La razón de mi vida

Gabriel Inzaurralde

No es que me falten razones para seguir viviendo. No es eso. Es que estos días se ha incorporado a la vaga lista de cosas que podrían contribuir a darle a mi vida algún tenue sentido, algo mucho más concreto y real que el amor o la literatura. Una empresa de pompas fúnebres me ofreció calcular el precio de mi futuro entierro y la suma que debería pagar por mes para poder tener un deceso tranquilo sin cargar a otros con los gastos. Con respecto a las cuotas eran importantes mi fecha de nacimiento, mi profesión, mi dieta habitual (pan, fiambre, huevos fritos) y algunos hábitos que me caracterizan (fumar, etc.).
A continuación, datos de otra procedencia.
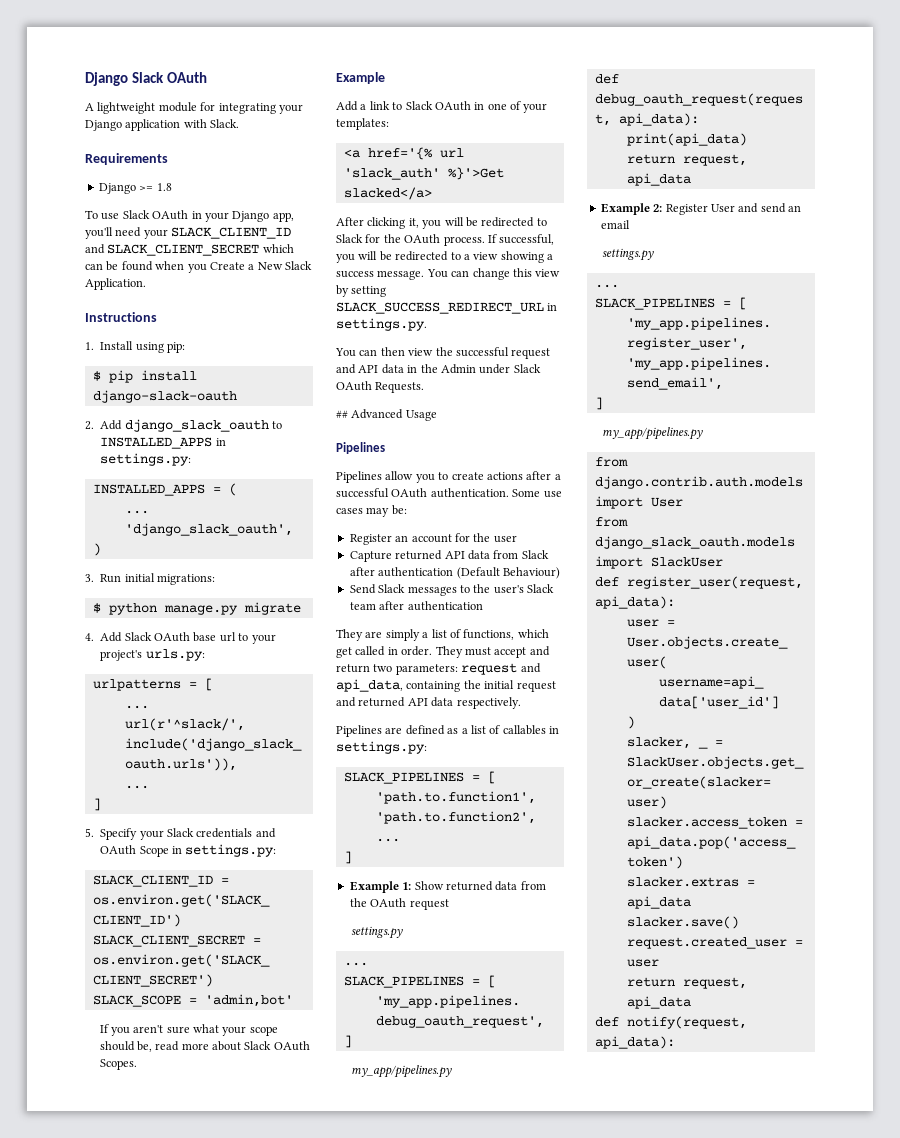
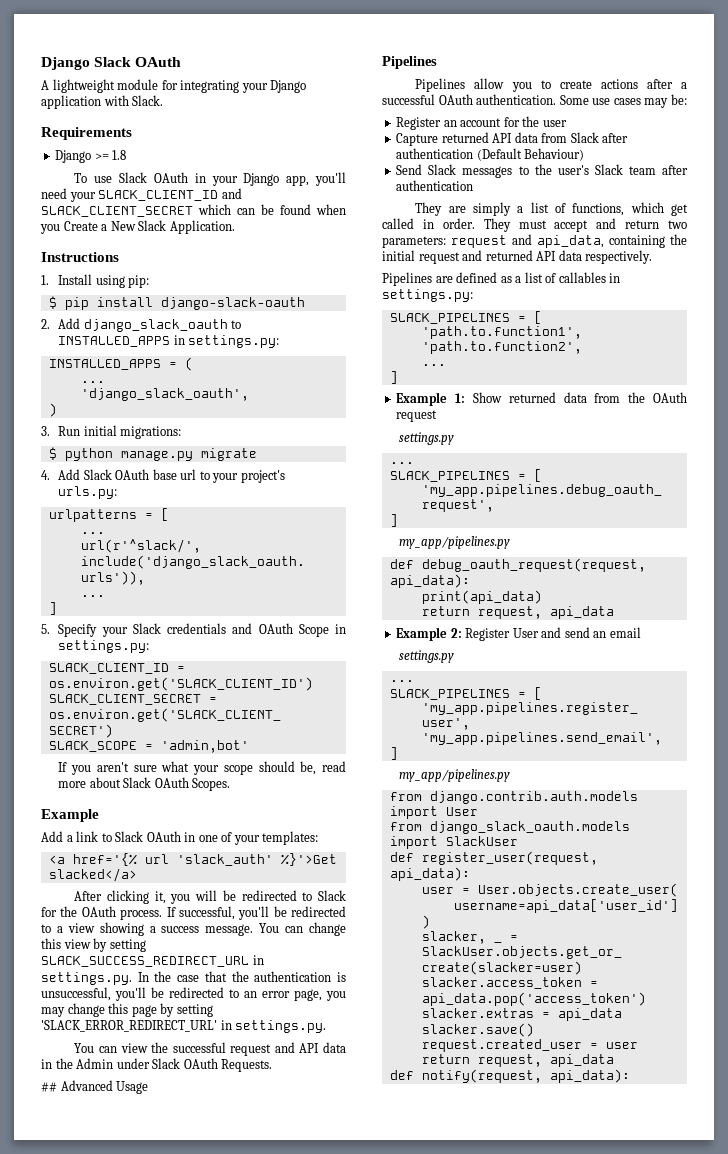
[336,251,378,263] you will -> [238,906,270,920] you'll
[335,347,405,357] // You can then -> [137,971,347,982] [41,987,346,1001] [41,1003,213,1017] [41,1020,327,1033] [74,1043,117,1053] In the case that the authentication is unsuccessful, you'll be redirected to an error page, you may change this page by setting 'SLACK_ERROR_REDIRECT_URL' in settings.py. // You can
Para el cálculo de los costos totales de mi entierro había que llenar un formulario con preferencias variadas y alternativas: tratamiento del cadáver (islámico, católico, protestante o irreligioso), madera preferida y color del ataúd, material reciclable o no, mortaja especial o no, música en vivo o no, música rock, pop, flamenca, jazz o tradicional; tipo de vehículo para el traslado al camposanto (carruaje con o sin caballos, coche fúnebre, carrito tirado por los deudos, etc.), traje de los tipos que cargan el ataúd (con o sin galera, etc.), misa, ceremonia, comida y bebida para los deudos, tarjetas de invitación, anuncio en un periódico de amplio tiraje o no, coronas de flores (etc.). Descubrí con estupor que llenando esos cuadraditos a conciencia la cantidad ascendía a unos 13.000 euros.

Lejos han quedado los tiempos en que un par de moneditas colocadas en los ojos te alcanzaban para cruzar a la otra orilla. Con el dinero que te piden ahora me hubieran construido tres pirámides en el antiguo Egipto. Tomé medidas: sustituí a Bach por Los Olimareños, suprimí las galeras, los biscochos de crema para los deudos, las bebidas alcohólicas, el cedro en el ataúd y el carruaje tirado por caballos. Aún así la cantidad seguía siendo exorbitante. Entonces decidí optar por el crematorio y una ceremonia de lo más discreta. Pero los costos seguían siendo altos. Unos 9.000 euros. Entonces borré el esparcimiento de cenizas en una isla del mar del norte, suprimí el cobre de la urna y finalmente la propia urna y conseguí bajar el precio total a unos 7.000. Pero con el tiempo de vida aproximado que me calcula esta empresa (unos pocos años), debo pagar una altísima cuota por mes, algo que no me puedo permitir. Averigüé el destino municipal y sanitario de los cadáveres indigentes y me pareció bastante triste. Entonces una ex me dijo que todos mis amigos harían una colecta en el caso de que la muerte me asaltara de repente y que ella por supuesto pensaba contribuir. Entonces conté mis exes, y conté el número de allegados con perspectivas de vida para el momento supremo. Resté a los amigos en condiciones miserables y a las exes resentidas. El número de personas que eventualmente podrían estar dispuestas a contribuir con los costos de mi entierro se redujo a 5. Según estos datos cada uno de ellos deberá desembolsar más de 1000 euros el aciago día en que me llegue la hora (aciago para ellos). Tengo la sensación, un poco rara, de que no puedo morirme y que si lo hago debe ser en mi país de origen donde probablemente sea un poco más barato.

 

Gabriel Inzaurralde (Montevideo, 1961) es profesor de Literatura Latinoamericana en Leiden desde 2000. Obtuvo su doctorado en 2007 con La ciudad violenta y su memoria. Novelas de violencia en el fin de siglo. En 2016 publicó La escritura y la furia. Ensayos sobre la imaginación latinoamericana (Almenara, Leiden). Libros y revistas especializados han editado sus artículos. Como narrador publicó cuentos en diversas antologías y crónicas personales en revistas uruguayas, argentinas y holandesas.